+++ Supplied material +++
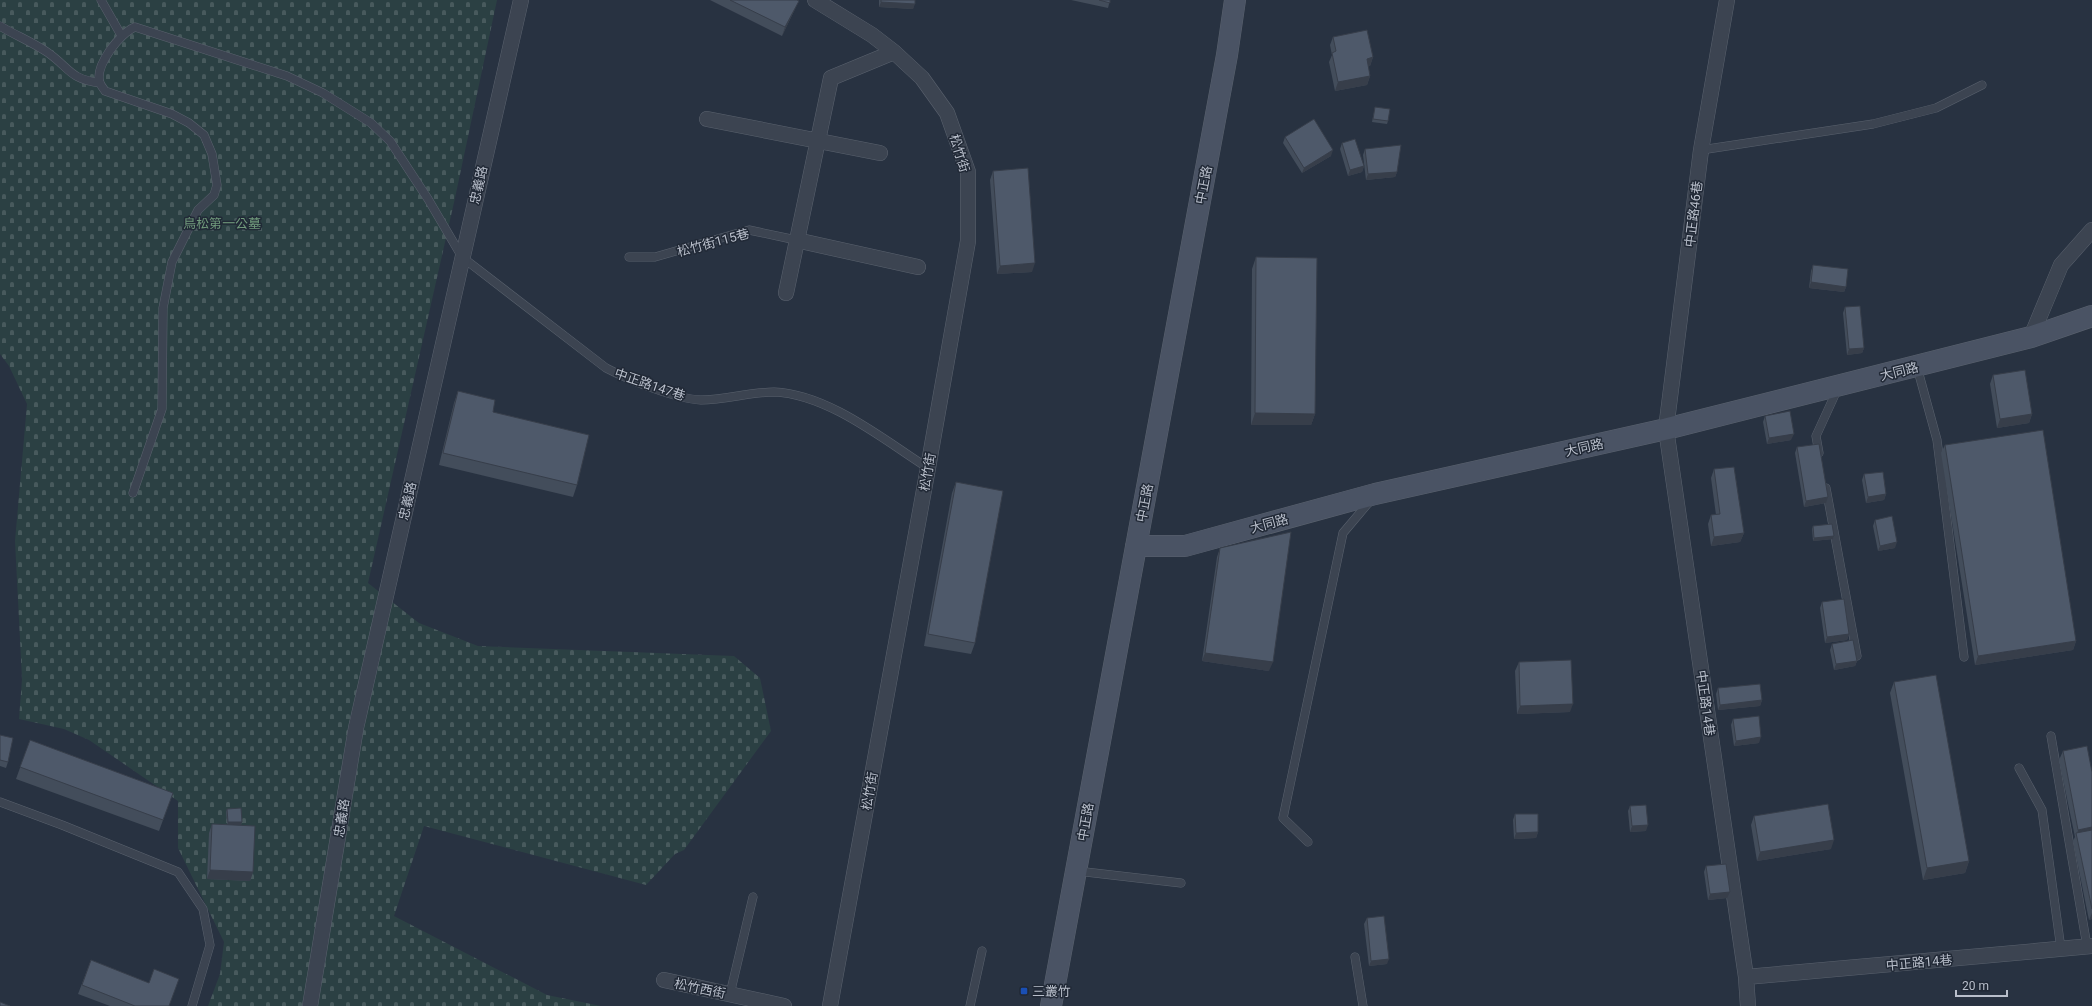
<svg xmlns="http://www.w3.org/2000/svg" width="2092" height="1006" font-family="Roboto,'Noto Sans TC',sans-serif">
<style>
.cemetery{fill:url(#cemetery-stones)}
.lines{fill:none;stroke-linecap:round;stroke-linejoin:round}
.lane-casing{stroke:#5a626e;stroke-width:9}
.street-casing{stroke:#5a626e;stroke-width:16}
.secondary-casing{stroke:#5a626e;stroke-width:22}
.lane{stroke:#3c4451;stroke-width:8}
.street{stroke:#3c4451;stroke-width:15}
.secondary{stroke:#4a5364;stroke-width:21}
.wall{fill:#434d5b}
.shaded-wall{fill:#373e4a}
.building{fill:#4e596a;stroke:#373e4a}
.transit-dot{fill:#1a4fb4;stroke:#212936;stroke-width:1.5}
.labels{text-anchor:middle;stroke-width:3;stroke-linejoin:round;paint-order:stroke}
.street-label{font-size:13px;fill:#b9bfcb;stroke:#212936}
.park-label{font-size:13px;fill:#719b7c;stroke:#212936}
.poi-label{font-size:13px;fill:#b9bfcb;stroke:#212936;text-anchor:start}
</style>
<defs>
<pattern id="cemetery-stones" width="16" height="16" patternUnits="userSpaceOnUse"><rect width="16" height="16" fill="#2b4043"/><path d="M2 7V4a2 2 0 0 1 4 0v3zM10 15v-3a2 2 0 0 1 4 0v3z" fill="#485a5d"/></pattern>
</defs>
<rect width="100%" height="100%" fill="#283241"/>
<path class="cemetery" d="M0 0H497L455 198 368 583 419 623 478 646 734 656 760 678 771 731 684 850 675 854 646 885 424 826 394 916 547 995 601 1006H208L220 974 224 942 178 848V801L89 740 64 729 19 719 22 679 15 541 27 404 9 366 0 354Z"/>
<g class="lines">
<defs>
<path id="lane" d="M101 0 121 35
M0 26C15 35 32 42 47 52 70 68 69 79 100 83
M1701 150 1873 124 1936 108 1982 85
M629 257H655L749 230 796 240
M1917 367 1937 440 1964 657
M1819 453 1816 436 1838 388
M1826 488 1857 656
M133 493 162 409 163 308 172 262 198 210 214 195 217 185 212 154 204 135 189 123 172 114 105 91C104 89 101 86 100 83 94 66 120 33 135 27L287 76 323 93 371 123 390 141 428 199 462 257 606 368C629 380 676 399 701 400 725 400 750 392 774 392 828 394 884 440 928 468
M2051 736 2087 946
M2019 768 2042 810 2061 949
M0 802 62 825 178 872 203 909 210 945 192 1006
M1308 842 1283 818 1343 533 1370 501
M1077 871 1181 883
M1355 957 1363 1006
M730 994 753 897
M970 1006 982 951"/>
<path id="street" d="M815 0 872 35 894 52 922 78 947 113 968 172V241L928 468 830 1006
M1727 0 1701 150 1666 429 1746 977 1748 1006
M707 119 880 153
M796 240 918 267
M786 293 831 78 894 52
M2031 337 2061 265 2092 230
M1746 977 2092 946
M664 980 784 1006
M310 1006 356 728 521 0"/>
<path id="secondary" d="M1136 546H1185L1375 494 1666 429 2031 337 2092 316
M1051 1006 1227 55 1235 0"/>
</defs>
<use href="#lane" class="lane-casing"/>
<use href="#street" class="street-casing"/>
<use href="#secondary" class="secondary-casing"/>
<use href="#lane" class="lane"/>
<use href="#street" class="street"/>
<use href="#secondary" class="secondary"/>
</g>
<path class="wall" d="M710 0H797L795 9 782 36Z
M879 0H915L913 9 879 7Z
M1071 0H1110L1108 8Z
M1333 37 1373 57 1370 66H1368L1370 76 1367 85 1335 91 1329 62 1332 55 1330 45Z
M1375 107 1388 121 1387 124 1372 122Z
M1285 137 1331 156 1302 173 1283 143Z
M1342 143 1364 166 1362 172 1348 176 1340 149Z
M1365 149 1397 172 1395 177 1366 180 1363 155Z
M993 171 1032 272 997 274 990 180Z
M1256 257 1315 414 1311 425H1251L1252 269Z
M1813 265 1846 287 1844 292 1809 288 1811 271Z
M1845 307 1864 348 1862 353 1847 355 1843 313Z
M1993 375 2032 414 2029 423 1997 428 1990 384Z
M458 391 493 412 577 485 573 497 439 465 454 403Z
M1765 416 1791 440 1767 444 1763 422Z
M1945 445 2076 641 2073 650 1975 665 1941 453Z
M1797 447 1826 503 1804 507 1795 453Z
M1714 469 1744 533 1740 542 1711 546 1708 524 1711 515H1716L1711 478Z
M1864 474 1886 494 1884 500 1866 503 1862 480Z
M956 482 975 643 971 654 924 646 952 493Z
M1875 520 1895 548 1878 551 1873 526Z
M1813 526 1834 536 1833 539 1813 541 1812 529Z
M1220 548 1269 671 1202 661 1217 557Z
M1822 602 1849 634 1847 640 1825 643 1820 608Z
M1832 644 1857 661 1855 666 1834 670 1830 650Z
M1519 662 1570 712 1517 714 1515 671Z
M1894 682 1969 861 1965 873 1923 880 1890 693Z
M1718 688 1762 700 1760 706 1718 710 1716 694Z
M1733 719 1759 743 1734 746 1731 725Z
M0 735 8 762 6 768 0 766Z
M30 740 173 793 159 831 16 779Z
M2063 751 2092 772V919L2089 920 2073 841 2075 837 2059 760Z
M1630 806 1646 831 1630 832 1628 811Z
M227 809 242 822 241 825H232L253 872 250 881 207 879 209 833 212 824 227 825 226 812Z
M1515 814 1538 832 1536 838 1514 839 1513 820Z
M1754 816 1831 849 1757 861 1751 825Z
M1706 866 1727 898 1708 900 1704 872Z
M1367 918 1387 964 1369 966 1364 924Z
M91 960 149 983 169 1006H110L78 994Z"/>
<path class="shaded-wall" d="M799 1 795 9 782 36 785 27Z
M881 2 915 4 913 9 879 7Z
M1373 57 1370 66 1364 67 1367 59Z
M1370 76 1367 85 1335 91 1338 82Z
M1333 150 1331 156 1302 173 1304 168Z
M1364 166 1362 172 1348 176 1350 170Z
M1397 172 1395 177 1366 180 1368 174Z
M1035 263 1032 272 997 274 1000 266Z
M1811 282 1846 287 1844 292 1809 288Z
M1864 348 1862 353 1847 355 1849 349Z
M1255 413 1315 414 1311 425H1251Z
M2032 414 2029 423 1997 428 2000 419Z
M1794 434 1791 440 1767 444 1769 438Z
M1886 494 1884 500 1866 503 1868 497Z
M1828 497 1826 503 1804 507 1806 501Z
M1744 533 1740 542 1711 546 1714 537Z
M1834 536 1833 539 1813 541 1814 538Z
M1897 542 1895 548 1878 551 1880 546Z
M1849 634 1847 640 1825 643 1827 637Z
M2076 641 2073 650 1975 665 1978 656Z
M1205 653 1273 662 1269 671 1202 661Z
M1857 661 1855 666 1834 670 1836 664Z
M1762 700 1760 706 1718 710 1720 705Z
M1573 704 1570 712 1517 714 1520 706Z
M1761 737 1759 743 1734 746 1736 741Z
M228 822H242L241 825H227Z
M1648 825 1646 831 1630 832 1632 826Z
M2092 827V835L2077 834 2078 830Z
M1538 832 1536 838 1514 839 1516 833Z
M1834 840 1831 849 1757 861 1760 852Z
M1969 861 1965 873 1923 880 1927 868Z
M210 870 253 872 250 881 207 879Z
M1730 892 1727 898 1708 900 1710 894Z
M2092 913V919L2089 920Z
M1389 959 1387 964 1369 966 1371 961Z"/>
<path class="building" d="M730 0H797L799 1 785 27Z
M881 0H915V4L881 2Z
M1099 0H1110V3Z
M1367 30 1373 57 1367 59 1370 76 1338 82 1332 53 1336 51 1333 37Z
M1375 107 1390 109 1388 121 1373 119Z
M1314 119 1333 150 1304 168 1285 137Z
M1355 139 1364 166 1350 170 1342 143Z
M1401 145 1397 172 1368 174 1365 149Z
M1028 168 1035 263 1000 266 993 171Z
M1256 257 1317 258 1315 414 1255 413Z
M1813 265 1848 269 1846 287 1811 282Z
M1860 306 1864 348 1849 349 1845 307Z
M2025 370 2032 414 2000 419 1993 375Z
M458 391 495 400 493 412 589 435 577 485 443 453Z
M1790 411 1794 434 1769 438 1765 416Z
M2043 430 2076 641 1978 656 1945 445Z
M1819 444 1828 497 1806 501 1797 447Z
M1734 467 1744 533 1714 537 1711 515 1720 514 1714 469Z
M1883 472 1886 494 1868 497 1864 474Z
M956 482 1003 491 975 643 928 634Z
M1892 516 1897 542 1880 546 1875 520Z
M1832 524 1834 536 1814 538 1813 526Z
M1291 532 1273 662 1205 653 1220 548Z
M1844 599 1849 634 1827 637 1822 602Z
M1853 640 1857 661 1836 664 1832 644Z
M1571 660 1573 704 1520 706 1519 662Z
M1936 675 1969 861 1927 868 1894 682Z
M1760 684 1762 700 1720 705 1718 688Z
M1759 716 1761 737 1736 741 1733 719Z
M0 735 13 738 8 762 0 760Z
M30 740 173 793 163 820 20 767Z
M2087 746 2092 772V827L2078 830 2063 751Z
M1828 804 1834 840 1760 852 1754 816Z
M1646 805 1648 825 1632 826 1630 806Z
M241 808 242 822H228L227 809Z
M1515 814H1538V832L1516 833Z
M212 824 255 826 253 872 210 870Z
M2092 830V909L2076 833Z
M1726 864 1730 892 1710 894 1706 866Z
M1384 916 1389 959 1371 961 1367 918Z
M91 960 149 983 154 969 179 979 169 1006H135L82 985Z
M0 1002 10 1006H0Z"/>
<rect class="transit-dot" x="1020" y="987" width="8" height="8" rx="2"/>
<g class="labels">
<g class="street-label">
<text transform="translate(960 153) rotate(73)" y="5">松竹街</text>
<text transform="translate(478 185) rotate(-77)" y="5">忠義路</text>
<text transform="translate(1203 185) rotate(-79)" y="5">中正路</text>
<text transform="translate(1693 214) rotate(-83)" y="5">中正路46巷</text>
<text transform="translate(713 242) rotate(-15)" y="5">松竹街115巷</text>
<text transform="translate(1899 371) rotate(-14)" y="5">大同路</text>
<text transform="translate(650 384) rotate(19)" y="5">中正路147巷</text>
<text transform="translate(1584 447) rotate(-13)" y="5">大同路</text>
<text transform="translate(927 472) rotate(-80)" y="5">松竹街</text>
<text transform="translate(407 501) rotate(-77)" y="5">忠義路</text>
<text transform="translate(1144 503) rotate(-79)" y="5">中正路</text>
<text transform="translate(1269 523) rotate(-15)" y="5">大同路</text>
<text transform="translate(1706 703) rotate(82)" y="5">中正路14巷</text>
<text transform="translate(869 791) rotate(-80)" y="5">松竹街</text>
<text transform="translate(341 818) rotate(-81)" y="5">忠義路</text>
<text transform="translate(1085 822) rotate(-80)" y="5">中正路</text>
<text transform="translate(1919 962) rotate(-5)" y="5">中正路14巷</text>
<text transform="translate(700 988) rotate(12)" y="5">松竹西街</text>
</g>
<g class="park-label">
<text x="222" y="228">鳥松第一公墓</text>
</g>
<g class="poi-label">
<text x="1032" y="996">三叢竹</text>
</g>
</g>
<path d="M1956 990v6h51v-6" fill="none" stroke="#b9bfcb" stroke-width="2"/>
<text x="1962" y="990" font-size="12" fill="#b9bfcb" stroke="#212936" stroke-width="3" paint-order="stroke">20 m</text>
</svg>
+++
(Exercise description) Scan the data for the string "lines" and copy each line in which it occurs.

(Written solution)
.lines{fill:none;stroke-linecap:round;stroke-linejoin:round}
<g class="lines">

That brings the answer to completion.